(Work instructions) Turn the text read from all of the entries below into a JSON list of strings, one string per line, with blank lines dropped. Leave the pictures out of your answer.

(Recorded data)
== Segment start ==
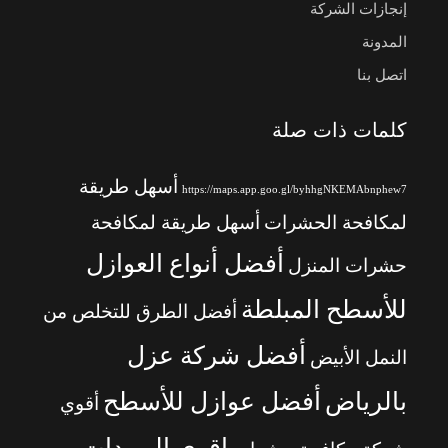
إنجازات الشركة
المدونة
اتصل بنا
كلمات ذات صلة
أسهل طريقة
https://maps.app.goo.gl/byhhgNKEMAbnphew7
لمكافحة الحشرات
أسهل طريقة لمكافحة
أفضل أنواع العوازل
حشرات المنزل
للأسطح المبلطة
أفضل الطرق للتخلص من
أفضل شركة عزل
النمل الأبيض
بالرياض
أفضل عوازل للأسطح
أقوي
اقوي المبيدات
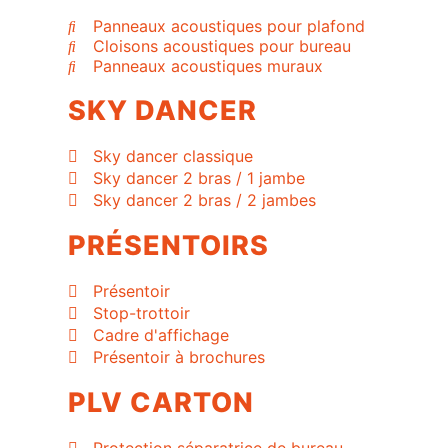
Panneaux acoustiques pour plafond
Cloisons acoustiques pour bureau
Panneaux acoustiques muraux
SKY DANCER
Sky dancer classique
Sky dancer 2 bras / 1 jambe
Sky dancer 2 bras / 2 jambes
PRÉSENTOIRS
Présentoir
Stop-trottoir
Cadre d'affichage
Présentoir à brochures
PLV CARTON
== Segment end ==
(Solution to this exercise)
[
  "إنجازات الشركة",
  "المدونة",
  "اتصل بنا",
  "كلمات ذات صلة",
  "أسهل طريقة",
  "https://maps.app.goo.gl/byhhgNKEMAbnphew7",
  "لمكافحة الحشرات",
  "أسهل طريقة لمكافحة",
  "أفضل أنواع العوازل",
  "حشرات المنزل",
  "للأسطح المبلطة",
  "أفضل الطرق للتخلص من",
  "أفضل شركة عزل",
  "النمل الأبيض",
  "بالرياض",
  "أفضل عوازل للأسطح",
  "أقوي",
  "اقوي المبيدات",
  "Panneaux acoustiques pour plafond",
  "Cloisons acoustiques pour bureau",
  "Panneaux acoustiques muraux",
  "SKY DANCER",
  "Sky dancer classique",
  "Sky dancer 2 bras / 1 jambe",
  "Sky dancer 2 bras / 2 jambes",
  "PRÉSENTOIRS",
  "Présentoir",
  "Stop-trottoir",
  "Cadre d'affichage",
  "Présentoir à brochures",
  "PLV CARTON"
]